Saturday, April 29, 2017

Why are we permitting two North Korean satellites to orbit across America each day?



Daniel John Sobieski reports in The American Thinker,
The nightmare scenario of an America sent back centuries in time before electricity, refrigeration, and smartphones has grown unnervingly closer with the presence of two North Korean satellites with orbits over a blissfully unaware American populace and an Obama administration that was indifferent to the apocalyptic threat of an electromagnetic pulse (EMP) attack.

On Feb. 7, 2016, North Korea launched a second satellite, the KMS-4, to join their KMS-3 satellite launched in December of 2012. In an article in the Washington Times on April 24, 2016, R. James Woolsey, former director of the Central Intelligence Agency, and Peter Vincent Fry, executive director of the Task Force on National and Homeland Security as well as director of the Nuclear Strategy Forum, both congressional advisory boards, warned of the dangers of an apocalyptic EMP attack that these and similar satellites pose:

Both satellites now are in south polar orbits, evading many U.S. missile defense radars and flying over the United States from the south, where our defenses are limited. Both satellites -- if nuclear armed -- could make an electromagnetic pulse (EMP) attack that could blackout the U.S. electric grid for months or years, thereby killing millions.

Technologically, such an EMP attack is easy -- since the weapon detonates at high-altitude, in space, no shock absorbers, heat shield, or vehicle for atmospheric re-entry is necessary. Since the radius of the EMP is enormous, thousands of kilometers, accuracy matters little. Almost any nuclear weapon will do.

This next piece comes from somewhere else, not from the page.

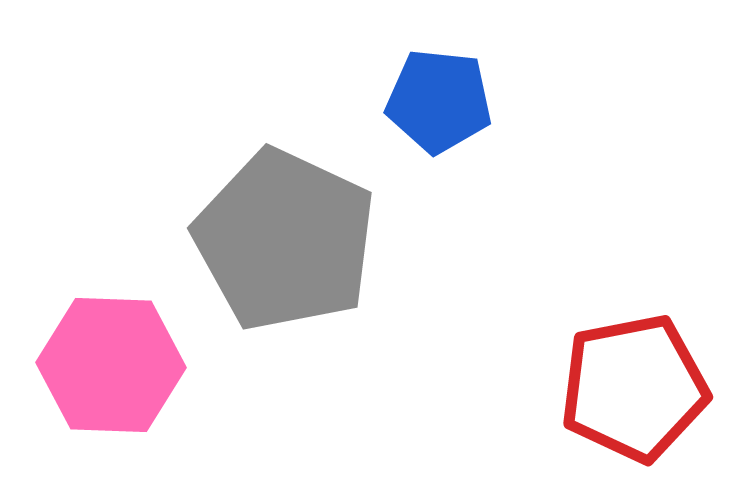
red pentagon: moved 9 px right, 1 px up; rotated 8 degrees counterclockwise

Moreover, North Korea probably has nuclear weapons specially designed, not to make a big explosion, but to emit lots of gamma rays to generate high-frequency EMP. Senior Russian generals warned EMP Commissioners in 2004 that their EMP nuclear warhead design leaked “accidentally” to North Korea, and unemployed Russian scientists found work in North Korea’s nuclear weapons program.